4. Run the appropriate UniMVU evaluation entry point for your task.
## Loader Mapping
| Release family | `model_type` | `model_arg_name` | `model_base` |
| --- | --- | --- | --- |
| Single-task 0.5B adapters | `unimvu` | `VideoFeatModelArgumentsUniMVU` | `lmms-lab/llava-onevision-qwen2-0.5b-ov` |
| Single-task 7B adapters | `unimvu` | `VideoFeatModelArgumentsUniMVU_7B` | `lmms-lab/llava-onevision-qwen2-7b-ov` |
| Unified 0.5B adapter | `unimvu_uni` | `VideoFeatModelArgumentsUniMVU_Uni` | `lmms-lab/llava-onevision-qwen2-0.5b-ov` |
| Unified 7B adapter | `unimvu_uni` | `VideoFeatModelArgumentsUniMVU_Uni_7B` | `lmms-lab/llava-onevision-qwen2-7b-ov` |
## Evaluation Entry Points
- Use `scripts/*_eval_*.sh` and `unified_eval.py` in the UniMVU repository for AVQA, AVSD, Music-AVQA, ScanQA, and SQA3D.

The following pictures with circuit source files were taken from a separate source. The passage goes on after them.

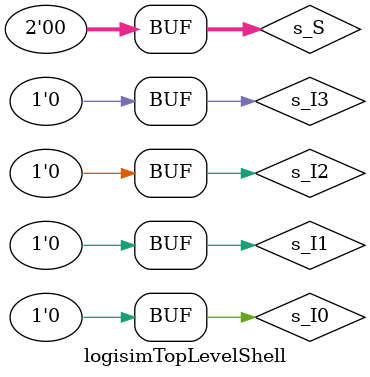
<source format=v>
/******************************************************************************
 ** Logisim-evolution goes FPGA automatic generated Verilog code             **
 ** https://github.com/logisim-evolution/                                    **
 **                                                                          **
 ** Component : logisimTopLevelShell                                         **
 **                                                                          **
 *****************************************************************************/

module logisimTopLevelShell(  );

   /*******************************************************************************
   ** The wires are defined here                                                 **
   *******************************************************************************/
   wire       s_I0;
   wire       s_I1;
   wire       s_I2;
   wire       s_I3;
   wire       s_O;
   wire [1:0] s_S;

   /*******************************************************************************
   ** The module functionality is described here                                 **
   *******************************************************************************/

   /*******************************************************************************
   ** All signal adaptations are performed here                                  **
   *******************************************************************************/
   assign s_I0   = 1'b0;
   assign s_I1   = 1'b0;
   assign s_I2   = 1'b0;
   assign s_I3   = 1'b0;
   assign s_S[0] = 1'b0;
   assign s_S[1] = 1'b0;

   /*******************************************************************************
   ** The toplevel component is connected here                                   **
   *******************************************************************************/
   MUX4T1_1   CIRCUIT_0 (.I0(s_I0),
                         .I1(s_I1),
                         .I2(s_I2),
                         .I3(s_I3),
                         .O(s_O),
                         .S(s_S));
endmodule

</source>
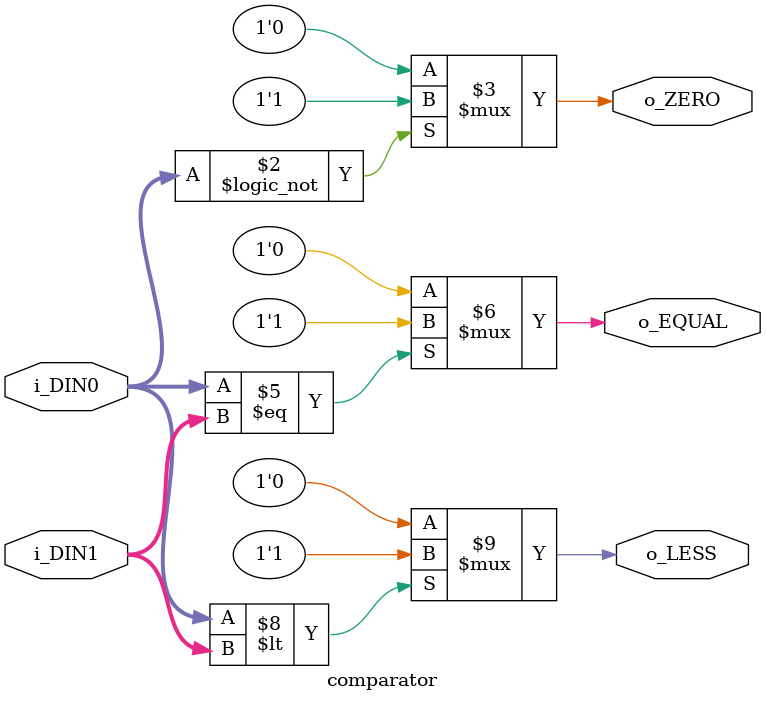
<source format=sv>
/*
 * File: comparator.sv
 * Author: Rebecca Quintino Do Ó
 * File function: Compares the input data DIN1 and DIN0, to see if DIN0 is equal to DIN1 or if DIN0 is less than DIN1 or if any data is equal to zero.
 * Created: 24/02/2025
 */

module comparator #(
    parameter p_WIDTH = 8  // Defines the bit width of the input vectors
)(
    input  logic [p_WIDTH-1:0] i_DIN0,  // First input vector
    input  logic [p_WIDTH-1:0] i_DIN1,  // Second input vector
    output logic o_ZERO,                // Output signal: '1' if any input is zero, else '0'
    output logic o_EQUAL,               // Output signal: '1' if i_DIN0 == i_DIN1, else '0'
    output logic o_LESS                 // Output signal: '1' if i_DIN0 < i_DIN1, else '0'
);

    // Process to check if i_DIN0 is zero
    always_comb begin
        // If all bits of i_DIN0 are '0', set o_ZERO to '1'.
        // Otherwise, set o_ZERO to '0'.
        o_ZERO = (i_DIN0 == {p_WIDTH{1'b0}}) ? 1'b1 : 1'b0;
    end

    // Process to check if both input vectors are equal
    always_comb begin
        // If i_DIN0 is equal to i_DIN1, set o_EQUAL to '1'.
        // Otherwise, set o_EQUAL to '0'.
        o_EQUAL = (i_DIN0 == i_DIN1) ? 1'b1 : 1'b0;
    end

    // Process to check if i_DIN0 is less than i_DIN1
    always_comb begin
        // If i_DIN0 is less than i_DIN1, set o_LESS to '1'.
        // Otherwise, set o_LESS to '0'.
        o_LESS = (i_DIN0 < i_DIN1) ? 1'b1 : 1'b0;
    end

endmodule

</source>
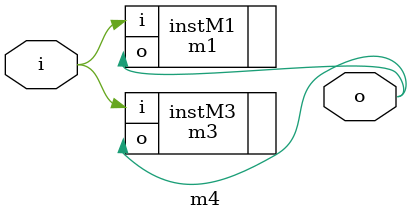
<source format=v>
module m4(i,o);
input i;
output o;
m1 instM1(.i(i),.o(o));
m3 instM3(.i(i),.o(o));
endmodule


</source>
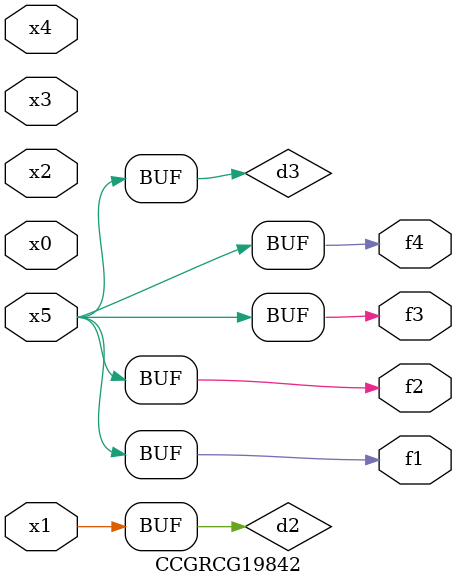
<source format=v>
module CCGRCG19842(
	input x0, x1, x2, x3, x4, x5,
	output f1, f2, f3, f4
);

	wire d1, d2, d3;

	not (d1, x5);
	or (d2, x1);
	xnor (d3, d1);
	assign f1 = d3;
	assign f2 = d3;
	assign f3 = d3;
	assign f4 = d3;
endmodule

</source>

- Use `lmms_eval_start.py` in the UniMVU repository for MVBench-style evaluation.
## License
The released adapters depend on third-party base models and should be used in compliance with the licenses of:
- `lmms-lab/llava-onevision-qwen2-0.5b-ov`
- `lmms-lab/llava-onevision-qwen2-7b-ov`
Please also follow the usage terms of the downstream datasets and features used in evaluation.
## Citation
If you use UniMVU in your work, please cite:
```bibtex
@inproceedings{ding2026unimvu,
title={Not All Modalities Are Equal: Instruction-Aware Gating for Multimodal Videos},
author={Ding, Bonan and Nawaz, Umair and Khan, Ufaq and Shaker, Abdelrahman M. and Khan, Muhammad Haris and Cao, Jiale and Xie, Jin and Khan, Fahad Shahbaz},
booktitle={Proceedings of the IEEE/CVF Conference on Computer Vision and Pattern Recognition},
year={2026}
}
```
## Acknowledgements
UniMVU builds on the open-source ecosystem around PAVE, Qwen2, LLaVA-OneVision, LMMS-Eval, PEFT, and Transformers.